Anna Burns: "Milchmann"
Aus dem Englischen von Anna-Nina Kroll
Tropen Verlag, Stuttgart 2020
452 Seiten, 25 Euro
Eine Frau, die sich nicht anpasst
05:23 Minuten
Für "Milchmann" wurde Anna Burns mit dem Booker Prize ausgezeichnet. Zurecht: Mit irrwitziger Komik erzählt der Roman von einem jungen Mädchen, das in einer repressiven Gesellschaft aufwächst und sich gegen deren Sexismus zu wehren weiß.
Was für eine fabelhafte Übersetzung! Anna-Nina Kroll hat der 18-jährigen Erzählerin des Romans "Milchmann" auch im Deutschen genau die ambivalente Mischung aus Schnoddrigkeit und Unschuld verpasst, mit der die nordirische Autorin Anna Burns sie erdacht haben muss. Von diesem eigensinnigen Charakter lebt das ganze Buch, und er zeigt sich in der Sprache: "Der Tag an dem Irgendwer McIrgendwas mir eine Waffe auf die Brust setzte, mich ein Flittchen nannte und drohte, mich zu erschießen, war auch der Tag, an dem der Milchmann starb."
Nicht nur in diesem rasanten ersten Satz der Geschichte, die von dort aus im Rückblick entrollt werden wird, verweigert die Erzählerin es, Personen und Orten Namen zu geben. Der "Milchmann" ist der Anführer einer Rebellen-Gruppe, der sie bedrängt und verfolgt. Der Junge, in den sie verliebt ist, heißt "Vielleicht-Freund", Schwager und Schwestern werden durchnummeriert und die ersten hart bekämpften Feministinnen des Ortes sind die "Themen-Frauen".
Eine leidenschaftliche Leserin
Diese Code-Sprache entwickelt eine irrwitzige Komik. Zumal Burns sie einerseits mit einem hohen Erzähltempo kombiniert, das zum flapsigen Ton eines in ständigem Widerstand lebendem pubertierenden Mädchens passt, das andererseits dadurch verletzlich wirkt, dass es extrem verzweigte Sätze bildet, als müsse es sich immer wieder der Dinge vergewissern und verstünde sie in ihrer wenig vernünftig wirkenden Erwachsenen-Logik noch nicht vollends.
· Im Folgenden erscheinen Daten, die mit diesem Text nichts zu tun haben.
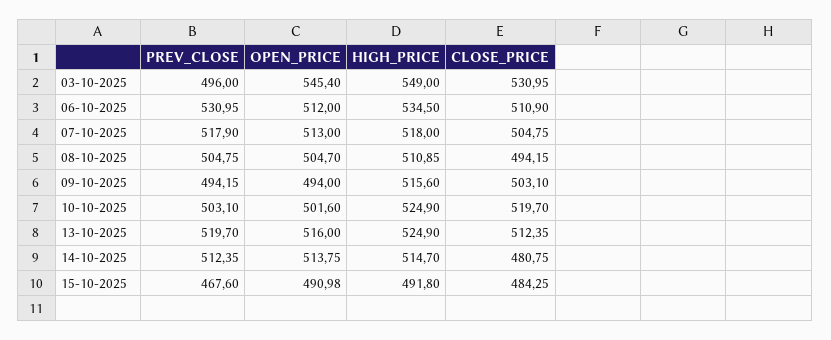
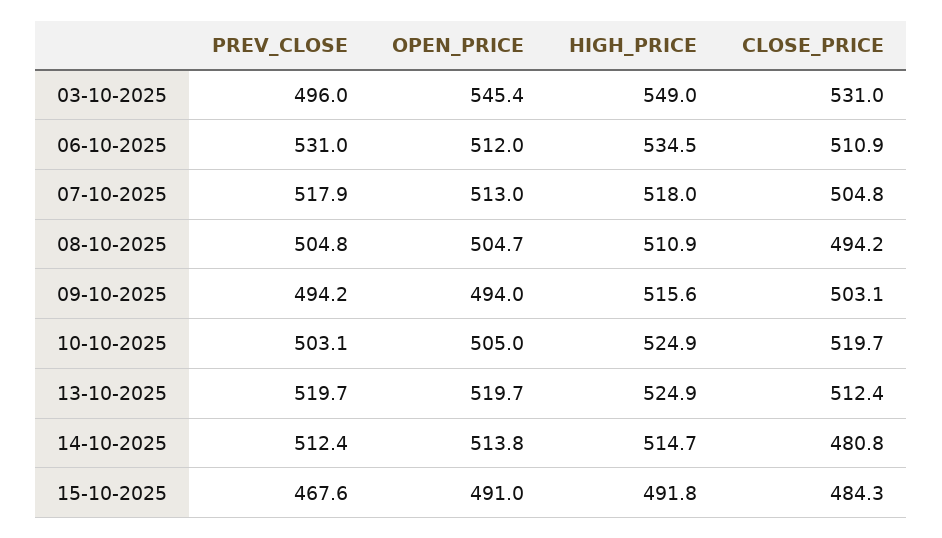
OPEN_PRICE, 10-10-2025: 501.6 -> 505
OPEN_PRICE, 13-10-2025: 516 -> 519.7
Und dann dies: Die Erzählerin ist eine leidenschaftliche Leserin. Selbst im Gehen liest sie. Das macht sie ihren Nachbarinnen und dem Ort, in dem sie lebt, verdächtig. Wenn diese Leute wüssten, dass es auch noch ausschließlich Romane aus dem 18. und 19. Jahrhundert sind, die unsere Leserin im Gehen liest, weil sie das 20. Jahrhundert nun mal ganz grundsätzlich nicht leiden kann, dann würde sie ihrer Umgebung endgültig suspekt werden.
Dabei ist die Gesellschaft, in der die Erzählerin leben muss, das suspekte Subjekt in diesem Roman: Ein Ort, an dem Gewalt zwischen dem Staat und den Rebellen herrscht, und an dem es die Rebellen sind, die Gesetze schaffen, denen sich alle zu unterwerfen haben. Ein Ort, an dem insbesondere Frauen sich fügen müssen, während sie unter absurden, von den kämpfenden Männern diktierten Bedingungen den Alltag organisieren müssen. In dieser Umgebung wächst Anna Burns’ Erzählerin heran und wird Objekt der sexuellen Begierde eines Rebellenführers. Statt dass man sie schützt, wird sie in der Gerüchteküche zur Lolita, zur Täterin.
Lässig und klug
Man könnte denken, dieses Buch spielt in den 1970er-Jahren in Nordirland, wo Anna Burns tatsächlich herkommt. Ihr Trick ist aber, mit den beschriebenen sprachlichen Mitteln, die Geschichte universal und allgemeingültig zu erzählen, in dieser immer wieder rasend witzigen Sprache. Scharfsinnig erzählt Burns Gewalt-Strukturen und davon, wie repressiv Gesellschaften auf Einzelne wirken, die sich nicht anpassen können oder wollen.
Aber es ist nicht nur die politische Gewalt, von der "Milchmann" erzählt. Man könnte diesen Roman auch als Kommentar zu den Sexismus-Debatten dieser Jahre verstehen. Lässig und klug antwortet Anna Burns mit ihrer Geschichte beispielsweise auf Sätze wie diese: "Sie hat es doch provoziert." Oder: "Ist doch gar nichts passiert." Tatsächlich wird die junge Erzählerin nicht körperlich angegriffen, aber durchaus sexuell massiv belästigt. Und was das für Auswirkungen hat, wird hier auf eine Weise erzählt, die jeder und jedem unter die Haut gehen muss. Ein tolles, kluges Buch!